Portastatic: The Summer of the Shark

Portastatic
The Summer of the Shark
Merge
2003-04-08

After a few times through, most albums will leave some trace of themselves, some shred of melody or some lyrical phrase, that will make the whole record feel comfortable and familiar. Some hooks implant themselves so deeply that they stay in one’s head involuntarily, mentally replayed repeatedly until one is forced to decide whether one loves or hates the fact that the music has assumed control over one’s mind. Portastatic (the solo project of Superchunk’s Mac McCaughan) has created an album that does neither. In fact, The Summer of the Shark stubbornly refuses to be memorable, becoming less distinct and more elusive with each listen. This perpetual anonymity benefits some songs, allowing the subtle mood swings they chronicle to surprise with each listen. For example, the album’s opener, “Oh Come Down”, begins with some acoustic soft-rock finger-picking reminiscent of Loggins and Messina, and features Mac McCaughan singing a plaintive duet with Quasi’s Janet Weiss. But when her voice drops out, and McCaughan’s suddenly naked voice assumes a greater poignancy, it consistently feels satisfying and appropriate, because one never remembers to expect it. The same goes for the jaunty, well-orchestrated march-time break and the distorted guitar solo that follows it — each manages to push the song in a direction one never expects but without frustrating one’s expectations. “Clay Cakes”, too, succeeds on this same self-effacing level, triumphing by virtue of hooks that don’t embed.

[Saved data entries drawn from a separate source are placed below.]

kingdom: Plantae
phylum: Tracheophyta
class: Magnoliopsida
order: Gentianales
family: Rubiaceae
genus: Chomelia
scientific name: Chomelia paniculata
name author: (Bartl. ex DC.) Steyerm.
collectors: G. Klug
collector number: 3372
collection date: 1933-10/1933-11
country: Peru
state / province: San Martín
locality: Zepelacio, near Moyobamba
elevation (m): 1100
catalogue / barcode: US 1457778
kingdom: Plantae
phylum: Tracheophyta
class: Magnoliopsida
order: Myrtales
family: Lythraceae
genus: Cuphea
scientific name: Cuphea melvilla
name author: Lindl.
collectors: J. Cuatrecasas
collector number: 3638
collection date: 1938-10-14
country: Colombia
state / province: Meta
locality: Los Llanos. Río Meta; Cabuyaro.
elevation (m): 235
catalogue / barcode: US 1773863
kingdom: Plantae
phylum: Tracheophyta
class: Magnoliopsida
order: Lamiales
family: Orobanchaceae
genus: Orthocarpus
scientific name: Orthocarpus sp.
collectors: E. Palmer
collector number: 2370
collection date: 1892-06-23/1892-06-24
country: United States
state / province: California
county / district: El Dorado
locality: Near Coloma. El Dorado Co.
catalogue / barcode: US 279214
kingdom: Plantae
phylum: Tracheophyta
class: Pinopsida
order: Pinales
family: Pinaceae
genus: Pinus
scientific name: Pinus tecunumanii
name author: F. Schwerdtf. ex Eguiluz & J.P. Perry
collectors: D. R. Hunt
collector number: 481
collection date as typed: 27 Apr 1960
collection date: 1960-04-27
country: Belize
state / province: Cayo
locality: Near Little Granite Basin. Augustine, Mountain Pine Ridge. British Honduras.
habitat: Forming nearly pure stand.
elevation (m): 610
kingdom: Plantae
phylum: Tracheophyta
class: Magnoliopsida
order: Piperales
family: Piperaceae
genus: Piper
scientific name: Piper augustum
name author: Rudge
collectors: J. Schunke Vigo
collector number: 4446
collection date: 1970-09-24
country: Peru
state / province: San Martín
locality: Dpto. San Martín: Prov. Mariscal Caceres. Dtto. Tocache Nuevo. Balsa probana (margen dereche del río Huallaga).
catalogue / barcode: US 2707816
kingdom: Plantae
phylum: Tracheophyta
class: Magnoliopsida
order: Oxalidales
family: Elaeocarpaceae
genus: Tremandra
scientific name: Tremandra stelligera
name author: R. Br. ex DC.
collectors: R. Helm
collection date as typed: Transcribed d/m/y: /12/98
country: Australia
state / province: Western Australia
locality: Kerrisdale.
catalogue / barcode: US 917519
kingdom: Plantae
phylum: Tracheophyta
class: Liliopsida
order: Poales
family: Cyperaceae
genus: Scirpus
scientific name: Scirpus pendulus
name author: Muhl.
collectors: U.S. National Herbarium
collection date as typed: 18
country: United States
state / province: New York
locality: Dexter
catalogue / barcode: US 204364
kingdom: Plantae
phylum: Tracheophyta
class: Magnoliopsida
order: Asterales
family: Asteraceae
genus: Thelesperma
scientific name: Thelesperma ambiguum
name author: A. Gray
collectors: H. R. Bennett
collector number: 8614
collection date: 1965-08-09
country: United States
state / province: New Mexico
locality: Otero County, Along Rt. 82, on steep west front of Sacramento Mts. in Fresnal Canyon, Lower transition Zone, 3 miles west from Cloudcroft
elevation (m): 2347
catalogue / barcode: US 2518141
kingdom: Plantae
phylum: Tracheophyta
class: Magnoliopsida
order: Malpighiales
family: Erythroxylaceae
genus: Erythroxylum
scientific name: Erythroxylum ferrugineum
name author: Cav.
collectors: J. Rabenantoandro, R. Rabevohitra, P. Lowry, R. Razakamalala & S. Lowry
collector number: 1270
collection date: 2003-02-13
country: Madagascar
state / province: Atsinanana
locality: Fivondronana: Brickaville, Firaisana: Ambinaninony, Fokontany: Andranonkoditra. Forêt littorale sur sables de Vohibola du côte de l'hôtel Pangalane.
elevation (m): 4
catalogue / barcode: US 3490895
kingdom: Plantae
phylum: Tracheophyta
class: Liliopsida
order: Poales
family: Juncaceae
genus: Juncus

But other songs are hard to recall for less fortunate reasons. Some songs — the lugubrious “Swimming Through Tires” and the “You Can’t Always Get What You Want” rip-off “In the Lines” — play right into the inherent weaknesses of McCaughan’s froggy, timbre-less voice, which is generally most effective when he is yelling. In these tracks he admirably attempts to reach emotional registers foreign to Superchunk albums, but his singing betrays him, rendering his efforts flat and lifeless. Unlike fellow one-man bander James McNew, whose vocals carry emotion effortlessly and naturally, and invest his lyrics with rich levels of meaning not implicit on the page; McCaughan must rely entirely on the words to carry the full weight alone, and they are not always that strong. “I am amazed and scared like it’s a crime,” for instance, is as inscrutable sung as it is read.

Other songs are too reminiscent of the style McCaughan assayed more successfully in previous efforts. “Drill Me”, “Windy Village” and “Chesapeake” are simply less amplified versions of the uptempo rock more compellingly rendered on No Pocky For Kitty and On the Mouth, Superchunk’s superlative early ’90s records. These songs fail because they are obliterated by McCaughan’s earlier triumphs, but they at least make for interesting listening. However, this cannot be said of “Hey Salty”, “Don’t Disappear”, and “Noisy Night”, which are examples of that repellant brand of prettified and wholly disposable pop that the Pernice Brothers have perfected, full of affected lapses into falsettto and bland, universalizing (i.e. trivializing) lyrics about summer, or childhood or love. One of the things that made Superchunk so appealing was that McCaughan’s declamatory singing made rallying cries of the most ambivalent sentiments, accurately conveying what it feels like when one is young, when one’s own contradictory emotions seem like the only thing anyone should be able to recognize, the only thing in the world worth shouting about.

But these cloying songs from The Summer of the Shark trade that visceral feeling of youth for the nostalgic and contrived memory of it, making “mature” professionalized music notable only for its depressing similarity to the AOR pabulum manufactured by the likes of the Jayhawks and the Counting Crows. This music seems designed to smooth away ambiguous and conflicting emotional states, reducing feelings to reified nuggets to be pleasantly consumed. One hopes that despite appearances that these tranquilized tracks don’t constitute McCaughan’s effort to make adult music. Behind such efforts would be the frightening assumption that adulthood consists of surrendering the desperation that animates attempts to resolve inner contradictions and accepting the pre-ordained solutions that this kind of embalming songcraft epitomizes. The banality here neutralizes the complexity and thoughtfulness one finds elsewhere on this record, giving the false sense that the whole thing is more saccharine than it really is. Sadly, that’s what happens when the good songs are as forgettable as the bad.